Others can’t tell that it’s coming at all. They‘re going about their daily business, not suspecting a thing, when they are abruptly plucked out from what they have been doing. 

It happens when you’re washing dishes, again and again. You’ve been washing dishes for five, ten, twenty minutes, four, eight, twelve times, and there’s always more dishes to wash. The dishes never end and you’re always standing by the sink wondering if you’ll be standing there forever.

It happens while you’re at your gran and grandad’s and, when you look at your mom, sat across from them, talking about something trivial, you realize she looks more and more like them. She frowns slightly, just like your grandma, a delicate crease forming on her forehead. You watch your grandpa make tea and cut up some fruits into pieces, and it’s just like watching mum, the same movements you’ve seen countless times. Finally, it strikes you. It’s not that they look different or that you’ve never noticed those things before. It’s that your grandparents are getting older, and so is your mom. And all you can do is watch time take them away piece by piece. 

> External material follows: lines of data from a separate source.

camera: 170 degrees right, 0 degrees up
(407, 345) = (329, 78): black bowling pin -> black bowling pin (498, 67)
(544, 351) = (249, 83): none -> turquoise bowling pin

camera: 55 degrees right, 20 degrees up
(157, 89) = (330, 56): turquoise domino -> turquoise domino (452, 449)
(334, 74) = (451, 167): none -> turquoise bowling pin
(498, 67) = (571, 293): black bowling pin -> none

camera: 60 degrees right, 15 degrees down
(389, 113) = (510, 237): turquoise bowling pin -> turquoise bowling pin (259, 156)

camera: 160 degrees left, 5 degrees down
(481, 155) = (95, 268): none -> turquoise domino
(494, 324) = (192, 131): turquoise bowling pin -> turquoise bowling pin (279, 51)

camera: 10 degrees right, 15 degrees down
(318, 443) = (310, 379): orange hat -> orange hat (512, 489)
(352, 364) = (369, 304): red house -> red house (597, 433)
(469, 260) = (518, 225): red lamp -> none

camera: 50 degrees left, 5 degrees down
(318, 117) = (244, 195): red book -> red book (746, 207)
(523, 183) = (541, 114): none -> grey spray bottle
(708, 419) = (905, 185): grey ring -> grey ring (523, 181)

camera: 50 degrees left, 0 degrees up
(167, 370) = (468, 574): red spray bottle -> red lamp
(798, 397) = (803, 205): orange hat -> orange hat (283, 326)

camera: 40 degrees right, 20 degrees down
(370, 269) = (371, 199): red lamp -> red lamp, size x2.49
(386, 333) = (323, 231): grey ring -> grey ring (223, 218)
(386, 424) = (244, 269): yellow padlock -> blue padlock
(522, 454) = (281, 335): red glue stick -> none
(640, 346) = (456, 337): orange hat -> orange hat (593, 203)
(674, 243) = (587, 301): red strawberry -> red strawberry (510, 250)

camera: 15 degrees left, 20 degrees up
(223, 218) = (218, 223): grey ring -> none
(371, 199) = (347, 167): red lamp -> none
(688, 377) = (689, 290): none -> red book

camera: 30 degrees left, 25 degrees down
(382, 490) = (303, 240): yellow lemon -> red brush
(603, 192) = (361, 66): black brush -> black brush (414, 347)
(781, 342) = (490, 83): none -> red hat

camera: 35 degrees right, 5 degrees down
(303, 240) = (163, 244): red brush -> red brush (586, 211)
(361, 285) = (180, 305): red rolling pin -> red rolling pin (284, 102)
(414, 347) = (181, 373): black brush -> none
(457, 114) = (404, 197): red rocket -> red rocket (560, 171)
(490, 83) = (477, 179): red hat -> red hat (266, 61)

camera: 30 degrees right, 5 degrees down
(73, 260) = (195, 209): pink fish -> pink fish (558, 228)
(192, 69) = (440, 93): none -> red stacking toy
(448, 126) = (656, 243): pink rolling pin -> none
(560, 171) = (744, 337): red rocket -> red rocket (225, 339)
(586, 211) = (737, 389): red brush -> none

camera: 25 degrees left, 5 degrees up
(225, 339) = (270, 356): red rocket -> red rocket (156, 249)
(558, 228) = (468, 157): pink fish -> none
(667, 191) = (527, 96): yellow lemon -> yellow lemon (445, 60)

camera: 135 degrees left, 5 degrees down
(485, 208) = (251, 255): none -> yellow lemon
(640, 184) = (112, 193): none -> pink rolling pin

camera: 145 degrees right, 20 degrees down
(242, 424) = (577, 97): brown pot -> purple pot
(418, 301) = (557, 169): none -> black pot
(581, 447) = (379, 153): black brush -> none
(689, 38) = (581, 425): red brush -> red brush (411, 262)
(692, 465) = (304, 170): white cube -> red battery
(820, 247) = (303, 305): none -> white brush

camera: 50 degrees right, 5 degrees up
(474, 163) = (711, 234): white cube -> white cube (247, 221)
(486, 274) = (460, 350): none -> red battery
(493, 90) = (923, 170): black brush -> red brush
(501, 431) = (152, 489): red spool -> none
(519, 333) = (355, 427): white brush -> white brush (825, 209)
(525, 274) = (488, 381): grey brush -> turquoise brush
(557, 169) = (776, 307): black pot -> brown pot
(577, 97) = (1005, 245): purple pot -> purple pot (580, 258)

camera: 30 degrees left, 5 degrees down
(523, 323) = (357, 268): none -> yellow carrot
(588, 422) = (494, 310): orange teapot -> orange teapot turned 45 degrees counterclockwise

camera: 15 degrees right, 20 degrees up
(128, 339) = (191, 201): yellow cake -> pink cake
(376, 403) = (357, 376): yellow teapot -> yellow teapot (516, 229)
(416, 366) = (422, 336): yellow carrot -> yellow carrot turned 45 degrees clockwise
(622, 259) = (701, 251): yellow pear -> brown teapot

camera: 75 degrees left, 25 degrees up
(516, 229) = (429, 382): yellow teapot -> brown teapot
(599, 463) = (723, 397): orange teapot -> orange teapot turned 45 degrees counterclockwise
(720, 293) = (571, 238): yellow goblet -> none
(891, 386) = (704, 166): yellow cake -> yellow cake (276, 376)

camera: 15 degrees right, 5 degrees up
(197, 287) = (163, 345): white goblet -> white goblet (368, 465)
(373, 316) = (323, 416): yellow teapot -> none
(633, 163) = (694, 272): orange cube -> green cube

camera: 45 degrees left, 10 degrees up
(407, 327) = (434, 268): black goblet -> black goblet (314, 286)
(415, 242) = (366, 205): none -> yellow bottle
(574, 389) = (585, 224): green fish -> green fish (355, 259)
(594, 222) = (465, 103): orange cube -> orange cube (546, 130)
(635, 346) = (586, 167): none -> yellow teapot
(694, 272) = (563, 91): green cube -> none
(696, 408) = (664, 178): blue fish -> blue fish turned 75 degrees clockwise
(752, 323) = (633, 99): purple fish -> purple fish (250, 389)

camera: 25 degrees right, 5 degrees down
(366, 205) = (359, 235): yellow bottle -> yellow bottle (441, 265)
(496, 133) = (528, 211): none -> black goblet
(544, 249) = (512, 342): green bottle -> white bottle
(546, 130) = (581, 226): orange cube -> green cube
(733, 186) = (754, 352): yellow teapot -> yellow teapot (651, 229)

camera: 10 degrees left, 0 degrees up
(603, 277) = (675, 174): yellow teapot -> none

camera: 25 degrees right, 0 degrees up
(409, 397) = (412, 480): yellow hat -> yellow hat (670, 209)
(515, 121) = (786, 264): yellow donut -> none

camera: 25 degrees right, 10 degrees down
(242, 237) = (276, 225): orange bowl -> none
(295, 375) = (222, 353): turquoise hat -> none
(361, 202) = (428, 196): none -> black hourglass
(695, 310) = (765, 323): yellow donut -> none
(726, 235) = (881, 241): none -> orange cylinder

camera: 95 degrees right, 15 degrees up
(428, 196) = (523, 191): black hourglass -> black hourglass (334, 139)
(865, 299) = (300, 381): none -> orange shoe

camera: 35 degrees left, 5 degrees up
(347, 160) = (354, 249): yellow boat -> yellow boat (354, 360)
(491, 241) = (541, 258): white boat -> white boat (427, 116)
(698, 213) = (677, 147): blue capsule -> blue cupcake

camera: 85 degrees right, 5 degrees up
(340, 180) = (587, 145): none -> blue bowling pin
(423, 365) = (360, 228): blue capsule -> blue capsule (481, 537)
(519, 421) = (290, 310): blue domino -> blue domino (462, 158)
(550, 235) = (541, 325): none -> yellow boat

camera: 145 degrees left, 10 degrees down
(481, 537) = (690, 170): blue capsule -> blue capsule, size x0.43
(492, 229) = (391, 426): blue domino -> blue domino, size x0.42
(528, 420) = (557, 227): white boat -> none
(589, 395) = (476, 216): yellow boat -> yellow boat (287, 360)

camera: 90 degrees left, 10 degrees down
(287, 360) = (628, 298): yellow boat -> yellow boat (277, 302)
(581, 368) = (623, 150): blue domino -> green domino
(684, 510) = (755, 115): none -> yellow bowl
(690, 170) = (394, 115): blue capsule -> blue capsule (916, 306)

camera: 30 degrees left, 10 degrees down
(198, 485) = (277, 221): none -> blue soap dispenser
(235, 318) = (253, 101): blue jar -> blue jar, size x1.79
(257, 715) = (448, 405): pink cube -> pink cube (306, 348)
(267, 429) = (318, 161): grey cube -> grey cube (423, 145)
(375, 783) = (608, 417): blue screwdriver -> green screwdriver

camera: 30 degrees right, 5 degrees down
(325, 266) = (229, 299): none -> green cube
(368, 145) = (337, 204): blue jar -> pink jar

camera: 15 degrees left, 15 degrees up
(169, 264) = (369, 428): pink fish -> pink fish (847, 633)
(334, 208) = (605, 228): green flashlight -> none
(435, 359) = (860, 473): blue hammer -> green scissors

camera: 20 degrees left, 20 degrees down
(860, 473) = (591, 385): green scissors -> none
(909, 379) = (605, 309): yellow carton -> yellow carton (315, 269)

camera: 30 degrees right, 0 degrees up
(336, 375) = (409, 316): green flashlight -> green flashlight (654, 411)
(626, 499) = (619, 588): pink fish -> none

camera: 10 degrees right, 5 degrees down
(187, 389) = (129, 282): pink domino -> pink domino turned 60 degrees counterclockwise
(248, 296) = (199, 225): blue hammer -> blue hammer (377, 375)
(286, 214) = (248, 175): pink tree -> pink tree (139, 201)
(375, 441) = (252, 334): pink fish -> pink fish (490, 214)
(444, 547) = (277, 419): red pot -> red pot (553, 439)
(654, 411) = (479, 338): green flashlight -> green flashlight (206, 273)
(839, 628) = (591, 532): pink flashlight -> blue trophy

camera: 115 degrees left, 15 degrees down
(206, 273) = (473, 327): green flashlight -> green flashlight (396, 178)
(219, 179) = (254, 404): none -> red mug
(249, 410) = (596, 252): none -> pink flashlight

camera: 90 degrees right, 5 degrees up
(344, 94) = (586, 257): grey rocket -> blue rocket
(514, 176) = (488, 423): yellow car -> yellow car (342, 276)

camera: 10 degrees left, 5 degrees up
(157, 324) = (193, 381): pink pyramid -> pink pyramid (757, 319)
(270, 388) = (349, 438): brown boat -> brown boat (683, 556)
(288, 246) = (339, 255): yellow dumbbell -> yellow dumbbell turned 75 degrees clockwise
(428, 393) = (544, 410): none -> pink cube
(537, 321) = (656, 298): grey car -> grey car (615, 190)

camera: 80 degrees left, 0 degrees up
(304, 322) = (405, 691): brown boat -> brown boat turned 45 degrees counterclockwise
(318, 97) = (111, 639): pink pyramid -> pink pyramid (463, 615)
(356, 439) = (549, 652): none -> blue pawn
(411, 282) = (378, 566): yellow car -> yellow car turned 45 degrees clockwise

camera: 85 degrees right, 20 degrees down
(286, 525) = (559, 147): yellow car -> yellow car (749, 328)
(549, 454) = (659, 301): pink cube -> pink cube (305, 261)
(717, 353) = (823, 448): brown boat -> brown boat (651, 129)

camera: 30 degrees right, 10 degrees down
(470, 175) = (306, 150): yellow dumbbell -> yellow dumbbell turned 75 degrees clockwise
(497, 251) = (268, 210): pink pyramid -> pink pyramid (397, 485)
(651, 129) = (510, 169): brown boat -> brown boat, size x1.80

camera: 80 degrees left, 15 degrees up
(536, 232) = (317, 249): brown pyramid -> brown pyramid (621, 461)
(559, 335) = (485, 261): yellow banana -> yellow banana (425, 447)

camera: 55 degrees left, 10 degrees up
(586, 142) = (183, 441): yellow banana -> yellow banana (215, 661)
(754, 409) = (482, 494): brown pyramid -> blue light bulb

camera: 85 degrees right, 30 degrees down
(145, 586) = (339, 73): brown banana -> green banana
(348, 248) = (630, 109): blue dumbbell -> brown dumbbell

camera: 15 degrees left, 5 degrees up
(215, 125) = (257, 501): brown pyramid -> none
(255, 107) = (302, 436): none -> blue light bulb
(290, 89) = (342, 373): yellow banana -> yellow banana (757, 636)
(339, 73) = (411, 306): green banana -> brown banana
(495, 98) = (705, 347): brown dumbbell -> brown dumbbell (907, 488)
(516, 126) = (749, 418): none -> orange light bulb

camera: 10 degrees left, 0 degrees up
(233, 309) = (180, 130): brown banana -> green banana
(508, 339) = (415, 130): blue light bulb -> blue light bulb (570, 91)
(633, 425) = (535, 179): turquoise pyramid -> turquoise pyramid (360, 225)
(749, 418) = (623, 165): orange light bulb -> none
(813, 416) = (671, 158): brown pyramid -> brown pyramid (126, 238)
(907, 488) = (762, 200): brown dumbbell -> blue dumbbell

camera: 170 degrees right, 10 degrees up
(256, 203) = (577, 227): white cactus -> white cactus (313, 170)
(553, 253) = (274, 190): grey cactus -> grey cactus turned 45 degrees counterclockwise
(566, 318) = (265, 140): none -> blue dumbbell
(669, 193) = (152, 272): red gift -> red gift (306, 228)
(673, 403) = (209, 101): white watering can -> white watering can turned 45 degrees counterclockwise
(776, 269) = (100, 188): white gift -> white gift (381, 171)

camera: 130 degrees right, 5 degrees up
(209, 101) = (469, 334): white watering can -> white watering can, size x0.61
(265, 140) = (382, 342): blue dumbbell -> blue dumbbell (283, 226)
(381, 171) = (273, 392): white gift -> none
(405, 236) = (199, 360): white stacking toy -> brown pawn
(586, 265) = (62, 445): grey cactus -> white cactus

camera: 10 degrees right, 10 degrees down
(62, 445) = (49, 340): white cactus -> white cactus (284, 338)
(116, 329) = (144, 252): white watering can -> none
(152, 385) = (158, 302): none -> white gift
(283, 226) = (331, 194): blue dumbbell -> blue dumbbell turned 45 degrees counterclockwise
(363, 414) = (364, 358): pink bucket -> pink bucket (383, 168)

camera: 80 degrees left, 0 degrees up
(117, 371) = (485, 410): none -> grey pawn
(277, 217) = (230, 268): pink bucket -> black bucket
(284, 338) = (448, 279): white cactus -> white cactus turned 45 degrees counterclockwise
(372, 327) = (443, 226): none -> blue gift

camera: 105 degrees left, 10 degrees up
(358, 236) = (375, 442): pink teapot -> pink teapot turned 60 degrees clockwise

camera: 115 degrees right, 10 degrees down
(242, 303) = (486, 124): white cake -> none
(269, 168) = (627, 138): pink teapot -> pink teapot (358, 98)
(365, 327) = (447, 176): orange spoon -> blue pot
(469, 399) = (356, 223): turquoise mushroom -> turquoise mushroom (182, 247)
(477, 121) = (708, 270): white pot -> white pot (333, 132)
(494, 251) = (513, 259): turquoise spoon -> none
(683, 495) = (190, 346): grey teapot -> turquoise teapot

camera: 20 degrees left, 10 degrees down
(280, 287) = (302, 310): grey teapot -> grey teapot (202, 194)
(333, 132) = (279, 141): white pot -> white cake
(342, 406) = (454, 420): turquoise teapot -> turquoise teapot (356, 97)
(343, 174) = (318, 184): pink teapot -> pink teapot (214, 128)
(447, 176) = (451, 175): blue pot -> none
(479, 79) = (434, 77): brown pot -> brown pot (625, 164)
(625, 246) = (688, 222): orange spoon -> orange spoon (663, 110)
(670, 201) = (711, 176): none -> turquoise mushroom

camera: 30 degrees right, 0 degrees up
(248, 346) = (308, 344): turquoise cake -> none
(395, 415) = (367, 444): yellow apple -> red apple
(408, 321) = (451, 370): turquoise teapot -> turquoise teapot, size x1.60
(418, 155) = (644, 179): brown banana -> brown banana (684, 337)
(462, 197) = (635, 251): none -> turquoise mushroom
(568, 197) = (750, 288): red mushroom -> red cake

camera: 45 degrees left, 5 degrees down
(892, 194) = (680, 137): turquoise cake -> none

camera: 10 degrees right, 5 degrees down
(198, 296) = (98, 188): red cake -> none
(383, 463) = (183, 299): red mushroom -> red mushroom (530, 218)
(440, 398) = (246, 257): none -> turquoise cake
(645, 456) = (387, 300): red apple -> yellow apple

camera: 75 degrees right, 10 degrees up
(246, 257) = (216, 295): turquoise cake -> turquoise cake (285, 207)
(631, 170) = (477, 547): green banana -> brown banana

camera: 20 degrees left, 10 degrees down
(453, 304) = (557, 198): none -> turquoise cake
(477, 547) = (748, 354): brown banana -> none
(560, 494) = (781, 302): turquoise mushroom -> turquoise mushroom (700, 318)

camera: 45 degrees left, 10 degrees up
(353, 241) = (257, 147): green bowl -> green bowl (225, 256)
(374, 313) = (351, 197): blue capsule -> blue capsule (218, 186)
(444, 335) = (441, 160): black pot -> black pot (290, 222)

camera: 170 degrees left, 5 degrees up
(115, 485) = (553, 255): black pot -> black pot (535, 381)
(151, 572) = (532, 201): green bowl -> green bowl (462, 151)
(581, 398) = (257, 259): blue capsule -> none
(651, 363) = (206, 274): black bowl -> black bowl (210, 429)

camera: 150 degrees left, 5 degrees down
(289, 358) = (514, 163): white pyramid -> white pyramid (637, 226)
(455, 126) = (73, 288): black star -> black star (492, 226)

It happens when you can’t come to a decision , nothing seems tolerable. You have to decide, but whatever choice you make will be wrong. You can either do this or that and, either way you know you’ll be miserable. You‘ve looked at all the options, you’ve come up with new ones, you’ve tried, tried, tried. But it doesn’t change anything. 

It happens when you’re driving home and don’t remember how you got there. You know where to turn and where to avoid the bumps and where to slow down. You pass the market and the little park you used to visit when you were younger and your junior school which you always wish to forget about. You get to the driveway, and your home is there, and you get out of the car, but you aren’t really here. You’ve lost yourself somewhere along the way.

It happens when you say goodbye to your friend 6000 miles away and when you hang up, your room is far too quiet without her laugh. She won’t be visiting for another two, three, six months; perhaps she won’t visit at all. Or maybe she will, but you’ll be somewhere else anyway, missing her by a day. 

It happens as you realize that your gran is beginning to forget things and your aunt has Alzheimer’s, and there have probably been more women before you with the same issues, and it dawns on you that one day you may not remember much either. Maybe one day your granddaughter will stand in front of you, and you won’t recognize her, and years later she will do the same to her own grandkids. 

It happens when you wake up for work, and you don’t see any point in getting up. It’s raining, and you’d rather stay inside, hidden from everything. 

For some, the feeling goes away with a simple shake of the head, chasing the thoughts away. For others, the feeling remains, lingering somewhere within them, coming back again when they least expect it.